== SELECTED TEXT ==

Back in 2020, kids started spending more time on TikTok than YouTube.
And that hasn’t changed.
In fact, according to parental control software company Qustodio, TikTok has only surged further ahead. A new report it put together for TechCrunch shows that in 2019, kids around the world between the ages of 4 and 18 spent an average of 48 minutes on YouTube per day, compared to 38 minutes on TikTok.
In 2020, the two flip-flopped: kids started spending an average of 75 minutes per day on TikTok compared to 64 minutes on YouTube.
By the end of 2021, TikTok’s lead had increased dramatically. Qustodio found that overall last year, kids spent a whopping 91 minutes per day on TikTok and 56 minutes on YouTube.
Qustodio arrived at these figures thanks to data from 400,000 families who use its parental monitoring services. Per TechCrunch, that means its data reflects kids’ actual real-world usage of apps, not estimations, so this is appears to be a pretty accurate look at where kids are currently spending their video-viewing time.

===

ABOUT THIS EXERCISE: Reproduce everything in the passage on kids' TikTok and YouTube viewing above, from "In 2020, the" down to "their video-viewing time.".

== RECORDS SUPPLIED ==

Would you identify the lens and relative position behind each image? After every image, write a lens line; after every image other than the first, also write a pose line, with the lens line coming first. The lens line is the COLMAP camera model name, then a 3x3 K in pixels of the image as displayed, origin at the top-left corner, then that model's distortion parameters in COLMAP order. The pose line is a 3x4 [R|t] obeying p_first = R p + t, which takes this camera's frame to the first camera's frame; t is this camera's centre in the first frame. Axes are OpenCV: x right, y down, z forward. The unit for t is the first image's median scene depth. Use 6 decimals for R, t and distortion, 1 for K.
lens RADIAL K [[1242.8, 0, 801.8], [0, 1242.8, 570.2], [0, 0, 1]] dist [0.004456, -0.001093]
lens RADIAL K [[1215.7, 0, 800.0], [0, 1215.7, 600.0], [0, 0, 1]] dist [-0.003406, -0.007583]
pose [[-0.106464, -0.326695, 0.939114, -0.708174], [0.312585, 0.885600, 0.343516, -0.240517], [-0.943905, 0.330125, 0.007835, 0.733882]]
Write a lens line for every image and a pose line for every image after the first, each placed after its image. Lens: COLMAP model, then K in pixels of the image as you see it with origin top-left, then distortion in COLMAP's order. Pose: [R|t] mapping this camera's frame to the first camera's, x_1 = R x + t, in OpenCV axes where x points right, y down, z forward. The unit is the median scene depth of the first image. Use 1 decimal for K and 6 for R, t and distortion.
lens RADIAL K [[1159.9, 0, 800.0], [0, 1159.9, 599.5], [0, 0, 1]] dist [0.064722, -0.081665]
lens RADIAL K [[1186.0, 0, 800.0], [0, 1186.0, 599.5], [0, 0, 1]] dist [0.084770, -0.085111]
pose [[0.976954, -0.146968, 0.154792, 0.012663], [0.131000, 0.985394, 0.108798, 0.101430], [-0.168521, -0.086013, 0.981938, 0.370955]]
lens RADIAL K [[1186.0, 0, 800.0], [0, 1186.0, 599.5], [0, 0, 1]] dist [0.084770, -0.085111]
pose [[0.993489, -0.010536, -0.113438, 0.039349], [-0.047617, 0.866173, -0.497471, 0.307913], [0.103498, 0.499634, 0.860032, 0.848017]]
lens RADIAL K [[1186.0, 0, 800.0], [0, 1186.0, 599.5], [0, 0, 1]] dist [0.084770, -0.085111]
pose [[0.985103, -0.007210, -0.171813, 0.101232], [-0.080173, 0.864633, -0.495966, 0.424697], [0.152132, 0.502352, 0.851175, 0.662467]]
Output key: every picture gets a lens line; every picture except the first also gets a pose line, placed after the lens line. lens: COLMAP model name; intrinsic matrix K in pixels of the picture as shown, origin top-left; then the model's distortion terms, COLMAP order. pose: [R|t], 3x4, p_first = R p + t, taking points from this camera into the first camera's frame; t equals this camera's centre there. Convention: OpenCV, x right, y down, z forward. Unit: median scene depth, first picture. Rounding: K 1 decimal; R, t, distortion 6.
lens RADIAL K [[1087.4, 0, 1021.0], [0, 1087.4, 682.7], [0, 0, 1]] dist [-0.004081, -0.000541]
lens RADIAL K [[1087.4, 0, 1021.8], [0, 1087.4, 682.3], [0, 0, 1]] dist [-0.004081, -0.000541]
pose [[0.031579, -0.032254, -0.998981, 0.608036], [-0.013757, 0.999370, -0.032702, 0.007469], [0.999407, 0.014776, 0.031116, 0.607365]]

===

PROBLEM SOLUTION:
In 2020, the two flip-flopped: kids started spending an average of 75 minutes per day on TikTok compared to 64 minutes on YouTube.
By the end of 2021, TikTok’s lead had increased dramatically. Qustodio found that overall last year, kids spent a whopping 91 minutes per day on TikTok and 56 minutes on YouTube.
Qustodio arrived at these figures thanks to data from 400,000 families who use its parental monitoring services. Per TechCrunch, that means its data reflects kids’ actual real-world usage of apps, not estimations, so this is appears to be a pretty accurate look at where kids are currently spending their video-viewing time.